ПРИВЕДЕННЫЙ ТЕКСТ:
◇ ◇ ◇
8 сентября 2014Искусство
419

Эрик Булатов: «В моих картинах смысл всегда как раз в другом»

Живой классик о русском европейском искусстве и остановленном времени

текст: Сергей Гуськов
Detailed_picture© AFP / East News

Родившийся в 1933 году и живущий во Франции российский художник Эрик Булатов ведет себя активнее многих других художников. Его итоговая, как он сам ее определяет, выставка «ЖИВУ — ВИЖУ» открывается на этой неделе в Манеже.

— Вы часто приезжаете в Россию?

— Последний раз мы были весной, сейчас довольно часто. Каждый раз ненадолго.

— Последний раз вы делали большую выставку в России достаточно давно — в 2006 году. Вы ощущаете какую-то особую атмосферу? Как будут восприниматься ваши работы в нынешнем контексте?

— Я не знаю. Конечно, мне трудно что-то сказать, все-таки я недостаточно знаю, что происходит в стране. Мои короткие приезды связаны больше с культурными, профессиональными делами или чем-то вокруг этого, поэтому я не берусь судить о происходящем. Какие-то тенденции к возврату к советскому времени — это, конечно, очень-очень скверная вещь. Не знаю, насколько я могу быть в этом смысле объективен, но если это действительно есть, то это очень опасно.

— Тогда получается, что ваши работы, которые связаны с идеологемами, использовавшимися в позднесоветское время, достаточно органично ложатся в этот контекст?
◇ ◇ ◇
ФРАГМЕНТ ДАННЫХ:

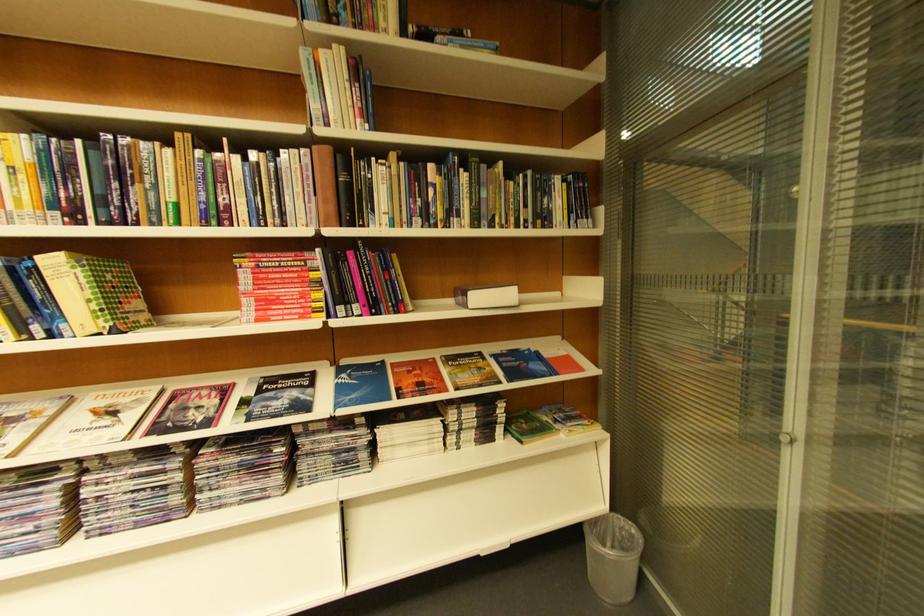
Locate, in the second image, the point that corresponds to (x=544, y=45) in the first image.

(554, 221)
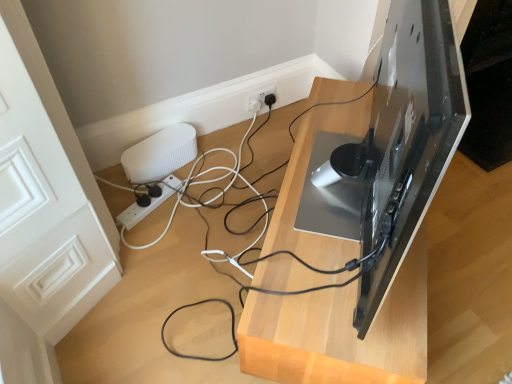
The image size is (512, 384). What are the coordinates of `vacant area that lies between white plastic power strip at lower center and white ribbed speaker at lower left` in the screenshot? It's located at (138, 198).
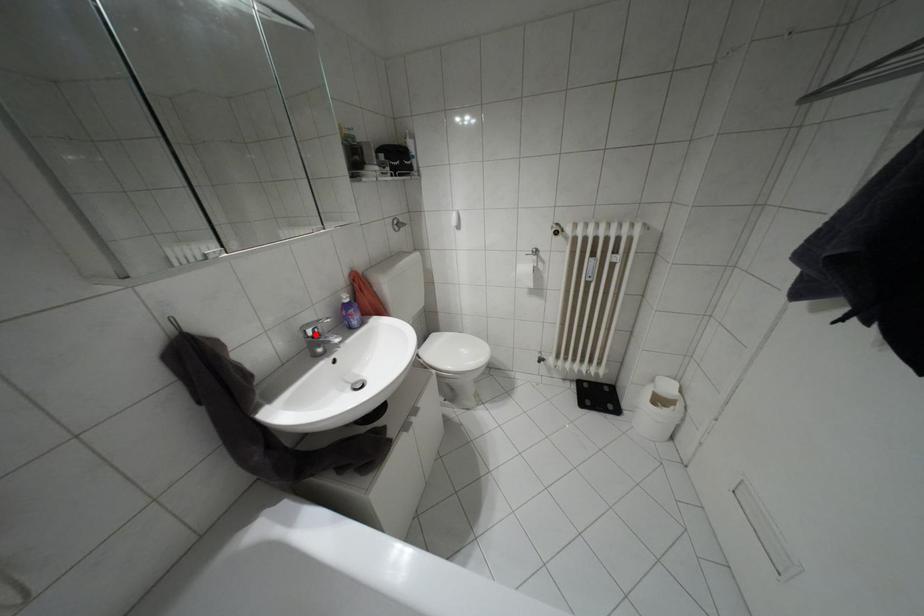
◇ ◇ ◇
УСЛОВИЕ ЗАДАНИЯ: Перепишите отрывок из интервью с Эриком Булатовым, начиная со слов «8 сентября 2014Искусство» и заканчивая словами «приезжаете в Россию?», и замените в нем «на этой неделе» на «в этом месяце». Данные представляют собой самостоятельный материал, не связанный с интервью.

ОТВЕТ НА ЗАДАНИЕ:
8 сентября 2014Искусство
419

Эрик Булатов: «В моих картинах смысл всегда как раз в другом»

Живой классик о русском европейском искусстве и остановленном времени

текст: Сергей Гуськов
Detailed_picture© AFP / East News

Родившийся в 1933 году и живущий во Франции российский художник Эрик Булатов ведет себя активнее многих других художников. Его итоговая, как он сам ее определяет, выставка «ЖИВУ — ВИЖУ» открывается в этом месяце в Манеже.

— Вы часто приезжаете в Россию?